Page text:

Question

I'm scratching my head over this silly one: Why does method 1 give me an error, and method 2 compile just fine? (don't mind the warning though(

1. http://ideone.com/c3aju
2. http://ideone.com/MuEpG

Answer 1

Btw, in method 2. if I switch the char* and the const keywords around, it gives me an error.

Answer 2

http://ideone.com/jMPPm

Answer 3

It's the difference between making the variable constant and the pointer constant. const char* makes the pointer constant, meaning you won't be able to modify its contents. char* const, which is what the typedefed version also boils down to, makes the variable constant, meaning you can't reassign to it.

Answer 4

it's all clear now :-D

Answer 5

Right; http://ideone.com/GlVeW

Answer 6

Maybe that K&R book can help me understand how the const keyword really works in C.

Answer 7

Ah, K&R Page 40 verse 5, and Lo!:

"The qualifier const can be applied to the declaration of any variable to specify that its value will not be changed. For an array, the const qualifier says that the elements will not be altered."

Information provided:
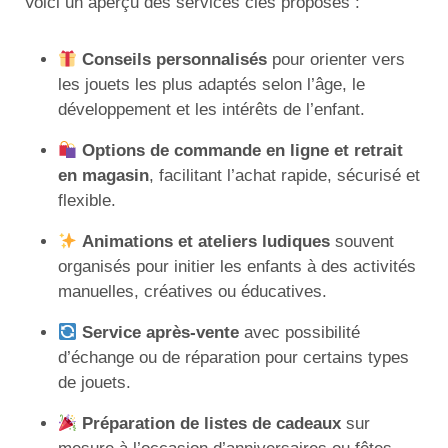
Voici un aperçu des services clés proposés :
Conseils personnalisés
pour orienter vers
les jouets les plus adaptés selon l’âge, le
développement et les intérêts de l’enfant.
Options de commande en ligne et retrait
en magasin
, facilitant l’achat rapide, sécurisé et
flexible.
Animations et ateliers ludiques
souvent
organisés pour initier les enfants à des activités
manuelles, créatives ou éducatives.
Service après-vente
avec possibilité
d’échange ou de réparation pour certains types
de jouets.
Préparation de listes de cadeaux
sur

Brief 1: In the forum thread about const in C, which page of the K&R book is cited?
Brief 2: Summarize the forum thread about const in C in two sentences.
Brief 3: Continue the forum thread about const in C from its last line.
The records come from a different source than the forum thread about const in C.

Reply 1: Page 40.

Reply 2: The thread opens by asking why one of two linked code versions gives an error while the other compiles, and a follow-up adds that swapping char* and const in the second version also produces an error. A reply explains that const char* keeps the contents from being modified, while char* const, which the typedefed version boils down to, keeps the variable from being reassigned, and the thread closes with a quote from page 40 of K&R on the const qualifier.

Reply 3:
Answer 8

However, if I take method 1 and initialize it on the same line, it doesn't give me a compile error O.o http://ideone.com/nfkA8

Answer 9

Same without the typedef http://ideone.com/pBxQ7

Answer 10

The typedef version is expected. const protects from *reassignment*. The non-typedef one is an order thing I think (const char* vs char* const).

Answer 11

Can i get a pdf format of that K & R BOOK ???????

Answer 12

http://www.amazon.com/Programming-Language-2nd-Brian-Kernighan/dp/0131103628/ref=sr_1_1?ie=UTF8&qid=1322560302&sr=8-1

Answer 13

isn't it available for free as a pdf format file ?????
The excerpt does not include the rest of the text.